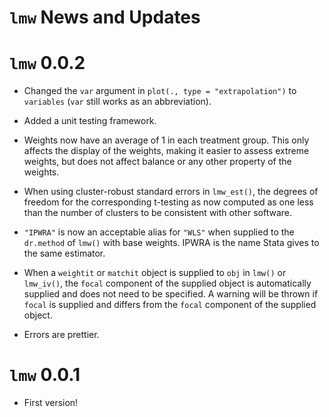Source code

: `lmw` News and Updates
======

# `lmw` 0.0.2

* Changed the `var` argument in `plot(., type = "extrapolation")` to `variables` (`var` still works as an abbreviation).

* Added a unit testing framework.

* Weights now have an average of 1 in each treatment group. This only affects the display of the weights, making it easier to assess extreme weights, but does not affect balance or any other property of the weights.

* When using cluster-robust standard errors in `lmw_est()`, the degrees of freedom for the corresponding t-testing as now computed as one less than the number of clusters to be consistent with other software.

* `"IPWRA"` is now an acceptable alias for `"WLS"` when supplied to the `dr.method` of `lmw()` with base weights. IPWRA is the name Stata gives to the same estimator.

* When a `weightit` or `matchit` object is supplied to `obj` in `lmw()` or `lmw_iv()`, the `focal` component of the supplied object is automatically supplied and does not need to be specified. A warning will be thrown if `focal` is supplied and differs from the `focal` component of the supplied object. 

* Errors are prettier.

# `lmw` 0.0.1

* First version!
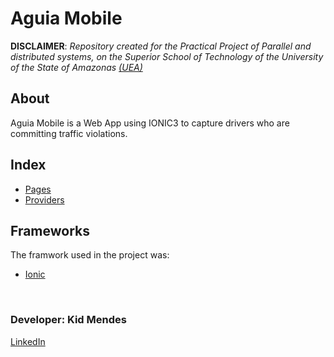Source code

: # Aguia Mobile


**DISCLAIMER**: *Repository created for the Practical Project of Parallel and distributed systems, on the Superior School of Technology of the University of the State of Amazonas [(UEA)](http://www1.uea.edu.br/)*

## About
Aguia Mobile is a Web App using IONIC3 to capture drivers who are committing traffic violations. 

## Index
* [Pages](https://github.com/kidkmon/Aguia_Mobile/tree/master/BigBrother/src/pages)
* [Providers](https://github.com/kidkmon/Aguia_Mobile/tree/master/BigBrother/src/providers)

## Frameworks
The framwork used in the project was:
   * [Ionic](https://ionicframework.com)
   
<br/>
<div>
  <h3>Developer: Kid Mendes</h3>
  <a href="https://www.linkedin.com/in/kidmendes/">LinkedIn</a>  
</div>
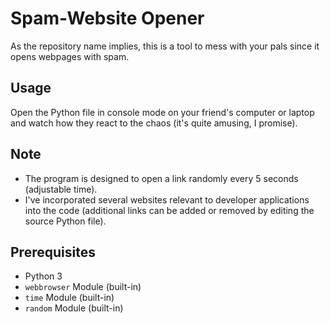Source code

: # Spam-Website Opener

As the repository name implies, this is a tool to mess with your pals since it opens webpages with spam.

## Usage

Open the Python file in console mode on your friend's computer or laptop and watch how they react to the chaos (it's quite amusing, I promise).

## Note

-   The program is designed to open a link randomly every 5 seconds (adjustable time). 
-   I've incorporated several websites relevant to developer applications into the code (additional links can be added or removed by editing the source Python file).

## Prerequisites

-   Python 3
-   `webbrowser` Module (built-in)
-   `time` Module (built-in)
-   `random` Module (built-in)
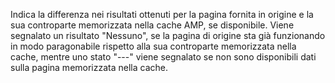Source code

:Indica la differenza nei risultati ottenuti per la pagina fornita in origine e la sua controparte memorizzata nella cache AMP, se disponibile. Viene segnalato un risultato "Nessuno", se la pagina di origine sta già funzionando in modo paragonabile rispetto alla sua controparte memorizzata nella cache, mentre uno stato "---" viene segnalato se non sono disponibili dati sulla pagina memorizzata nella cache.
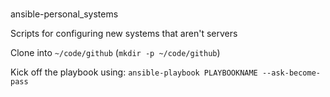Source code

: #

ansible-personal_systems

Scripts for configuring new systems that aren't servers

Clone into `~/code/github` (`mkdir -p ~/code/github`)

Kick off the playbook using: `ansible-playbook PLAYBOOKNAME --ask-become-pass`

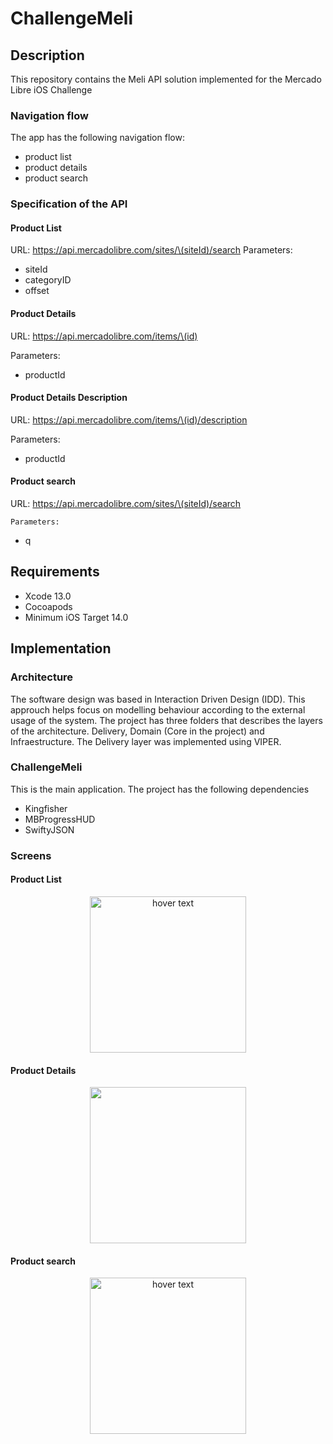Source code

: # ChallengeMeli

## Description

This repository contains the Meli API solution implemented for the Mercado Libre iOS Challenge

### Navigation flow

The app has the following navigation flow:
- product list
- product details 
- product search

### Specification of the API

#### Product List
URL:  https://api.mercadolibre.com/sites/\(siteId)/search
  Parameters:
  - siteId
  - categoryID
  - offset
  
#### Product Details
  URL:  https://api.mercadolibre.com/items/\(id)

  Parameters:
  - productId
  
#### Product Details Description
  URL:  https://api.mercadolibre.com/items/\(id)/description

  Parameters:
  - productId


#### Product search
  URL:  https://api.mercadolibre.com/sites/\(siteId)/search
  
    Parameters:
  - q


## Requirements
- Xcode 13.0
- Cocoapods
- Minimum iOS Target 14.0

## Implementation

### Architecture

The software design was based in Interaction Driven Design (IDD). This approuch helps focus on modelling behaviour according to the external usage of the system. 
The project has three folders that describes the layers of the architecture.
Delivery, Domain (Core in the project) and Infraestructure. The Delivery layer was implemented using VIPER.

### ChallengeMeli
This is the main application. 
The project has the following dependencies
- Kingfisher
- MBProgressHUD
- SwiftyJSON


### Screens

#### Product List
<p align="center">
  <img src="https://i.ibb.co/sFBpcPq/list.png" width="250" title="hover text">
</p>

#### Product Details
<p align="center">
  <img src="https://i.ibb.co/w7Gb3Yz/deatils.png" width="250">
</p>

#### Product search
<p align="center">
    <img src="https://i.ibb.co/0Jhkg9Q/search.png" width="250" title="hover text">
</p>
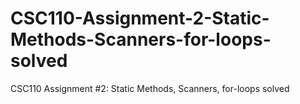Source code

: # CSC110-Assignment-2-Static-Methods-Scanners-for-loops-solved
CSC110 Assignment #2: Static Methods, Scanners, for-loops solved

════════

**What to work on**
When copying the records, reproduce every entry exactly and omit all pictures.

**Solution for this task**
Source code

: `lmw` News and Updates
======

# `lmw` 0.0.2

* Changed the `var` argument in `plot(., type = "extrapolation")` to `variables` (`var` still works as an abbreviation).

* Added a unit testing framework.

* Weights now have an average of 1 in each treatment group. This only affects the display of the weights, making it easier to assess extreme weights, but does not affect balance or any other property of the weights.

* When using cluster-robust standard errors in `lmw_est()`, the degrees of freedom for the corresponding t-testing as now computed as one less than the number of clusters to be consistent with other software.

* `"IPWRA"` is now an acceptable alias for `"WLS"` when supplied to the `dr.method` of `lmw()` with base weights. IPWRA is the name Stata gives to the same estimator.

* When a `weightit` or `matchit` object is supplied to `obj` in `lmw()` or `lmw_iv()`, the `focal` component of the supplied object is automatically supplied and does not need to be specified. A warning will be thrown if `focal` is supplied and differs from the `focal` component of the supplied object. 

* Errors are prettier.

# `lmw` 0.0.1

* First version!
Source code

: # Aguia Mobile


**DISCLAIMER**: *Repository created for the Practical Project of Parallel and distributed systems, on the Superior School of Technology of the University of the State of Amazonas [(UEA)](http://www1.uea.edu.br/)*

## About
Aguia Mobile is a Web App using IONIC3 to capture drivers who are committing traffic violations. 

## Index
* [Pages](https://github.com/kidkmon/Aguia_Mobile/tree/master/BigBrother/src/pages)
* [Providers](https://github.com/kidkmon/Aguia_Mobile/tree/master/BigBrother/src/providers)

## Frameworks
The framwork used in the project was:
   * [Ionic](https://ionicframework.com)
   
<br/>
<div>
  <h3>Developer: Kid Mendes</h3>
  <a href="https://www.linkedin.com/in/kidmendes/">LinkedIn</a>  
</div>
Source code

: # Spam-Website Opener

As the repository name implies, this is a tool to mess with your pals since it opens webpages with spam.

## Usage

Open the Python file in console mode on your friend's computer or laptop and watch how they react to the chaos (it's quite amusing, I promise).

## Note

-   The program is designed to open a link randomly every 5 seconds (adjustable time). 
-   I've incorporated several websites relevant to developer applications into the code (additional links can be added or removed by editing the source Python file).

## Prerequisites

-   Python 3
-   `webbrowser` Module (built-in)
-   `time` Module (built-in)
-   `random` Module (built-in)
Source code

:Indica la differenza nei risultati ottenuti per la pagina fornita in origine e la sua controparte memorizzata nella cache AMP, se disponibile. Viene segnalato un risultato "Nessuno", se la pagina di origine sta già funzionando in modo paragonabile rispetto alla sua controparte memorizzata nella cache, mentre uno stato "---" viene segnalato se non sono disponibili dati sulla pagina memorizzata nella cache.
Source code

: #

ansible-personal_systems

Scripts for configuring new systems that aren't servers

Clone into `~/code/github` (`mkdir -p ~/code/github`)

Kick off the playbook using: `ansible-playbook PLAYBOOKNAME --ask-become-pass`

Source code

: # ChallengeMeli

## Description

This repository contains the Meli API solution implemented for the Mercado Libre iOS Challenge

### Navigation flow

The app has the following navigation flow:
- product list
- product details 
- product search

### Specification of the API

#### Product List
URL:  https://api.mercadolibre.com/sites/\(siteId)/search
  Parameters:
  - siteId
  - categoryID
  - offset
  
#### Product Details
  URL:  https://api.mercadolibre.com/items/\(id)

  Parameters:
  - productId
  
#### Product Details Description
  URL:  https://api.mercadolibre.com/items/\(id)/description

  Parameters:
  - productId


#### Product search
  URL:  https://api.mercadolibre.com/sites/\(siteId)/search
  
    Parameters:
  - q


## Requirements
- Xcode 13.0
- Cocoapods
- Minimum iOS Target 14.0

## Implementation

### Architecture

The software design was based in Interaction Driven Design (IDD). This approuch helps focus on modelling behaviour according to the external usage of the system. 
The project has three folders that describes the layers of the architecture.
Delivery, Domain (Core in the project) and Infraestructure. The Delivery layer was implemented using VIPER.

### ChallengeMeli
This is the main application. 
The project has the following dependencies
- Kingfisher
- MBProgressHUD
- SwiftyJSON


### Screens

#### Product List
<p align="center">
  <img src="https://i.ibb.co/sFBpcPq/list.png" width="250" title="hover text">
</p>

#### Product Details
<p align="center">
  <img src="https://i.ibb.co/w7Gb3Yz/deatils.png" width="250">
</p>

#### Product search
<p align="center">
    <img src="https://i.ibb.co/0Jhkg9Q/search.png" width="250" title="hover text">
</p>
Source code

: # CSC110-Assignment-2-Static-Methods-Scanners-for-loops-solved
CSC110 Assignment #2: Static Methods, Scanners, for-loops solved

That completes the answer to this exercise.